§ Entries shown
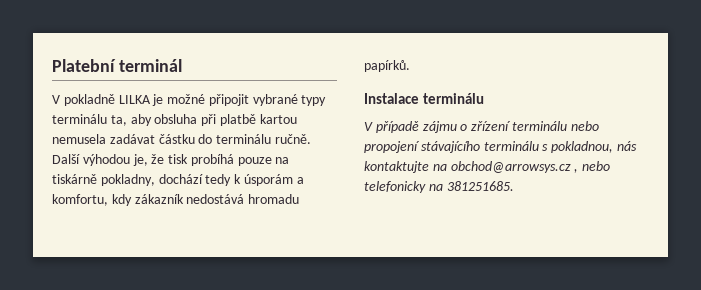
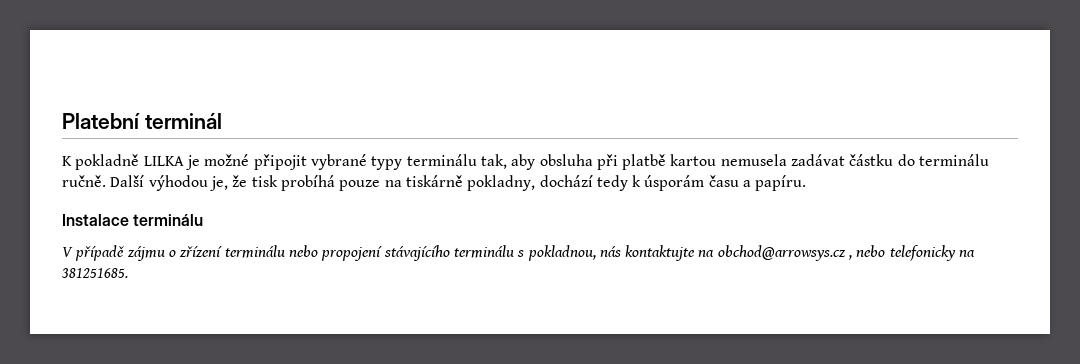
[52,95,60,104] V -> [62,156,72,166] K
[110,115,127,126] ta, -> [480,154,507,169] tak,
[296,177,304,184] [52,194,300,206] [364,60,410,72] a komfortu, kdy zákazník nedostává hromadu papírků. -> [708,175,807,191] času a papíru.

==

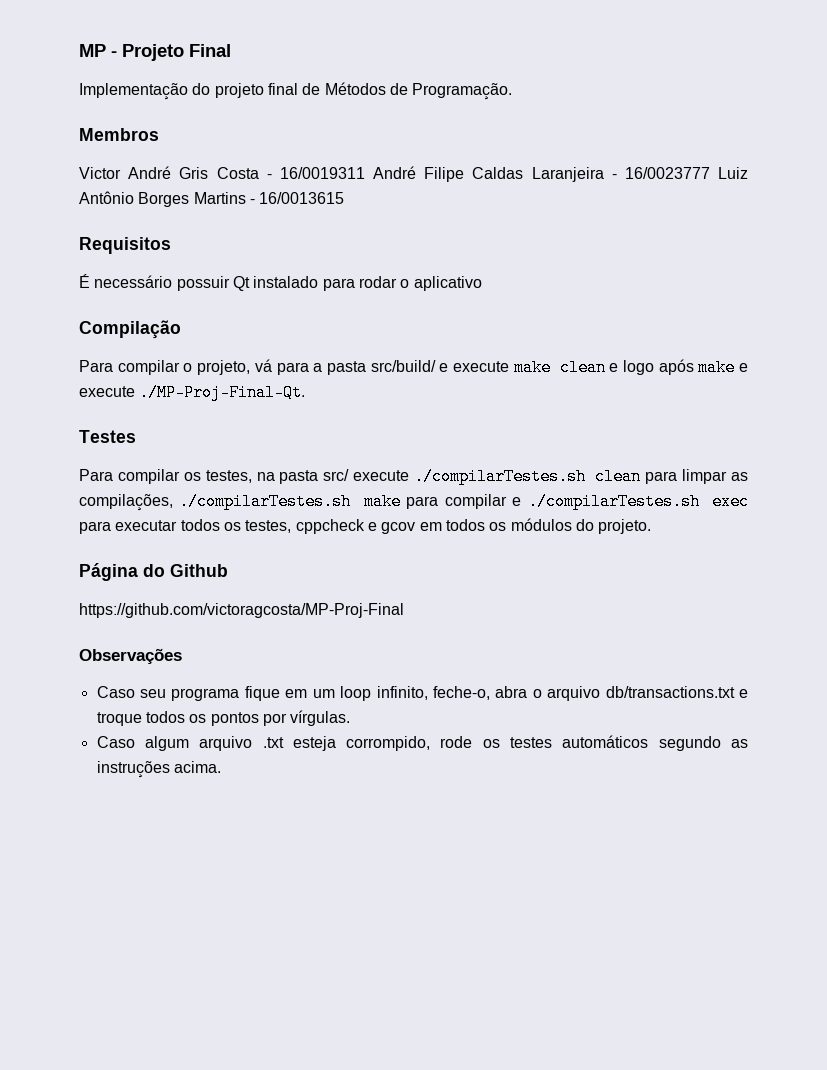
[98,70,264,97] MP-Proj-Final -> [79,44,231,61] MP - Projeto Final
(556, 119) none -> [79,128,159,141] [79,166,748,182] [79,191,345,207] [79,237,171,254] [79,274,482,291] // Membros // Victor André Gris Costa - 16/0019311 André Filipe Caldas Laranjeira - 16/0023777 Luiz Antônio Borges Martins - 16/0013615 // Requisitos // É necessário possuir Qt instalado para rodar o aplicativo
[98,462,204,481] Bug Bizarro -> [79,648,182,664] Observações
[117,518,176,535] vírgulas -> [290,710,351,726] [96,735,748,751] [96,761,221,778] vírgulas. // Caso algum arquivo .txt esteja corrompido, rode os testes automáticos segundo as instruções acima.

§ Work order
From the material above, set down exactly the lines starting at the one with "[98,70,264,97] MP-Proj-Final ->" and ending at the one with "[117,518,176,535] vírgulas ->", end lines included.

§ Task answer
[98,70,264,97] MP-Proj-Final -> [79,44,231,61] MP - Projeto Final
(556, 119) none -> [79,128,159,141] [79,166,748,182] [79,191,345,207] [79,237,171,254] [79,274,482,291] // Membros // Victor André Gris Costa - 16/0019311 André Filipe Caldas Laranjeira - 16/0023777 Luiz Antônio Borges Martins - 16/0013615 // Requisitos // É necessário possuir Qt instalado para rodar o aplicativo
[98,462,204,481] Bug Bizarro -> [79,648,182,664] Observações
[117,518,176,535] vírgulas -> [290,710,351,726] [96,735,748,751] [96,761,221,778] vírgulas. // Caso algum arquivo .txt esteja corrompido, rode os testes automáticos segundo as instruções acima.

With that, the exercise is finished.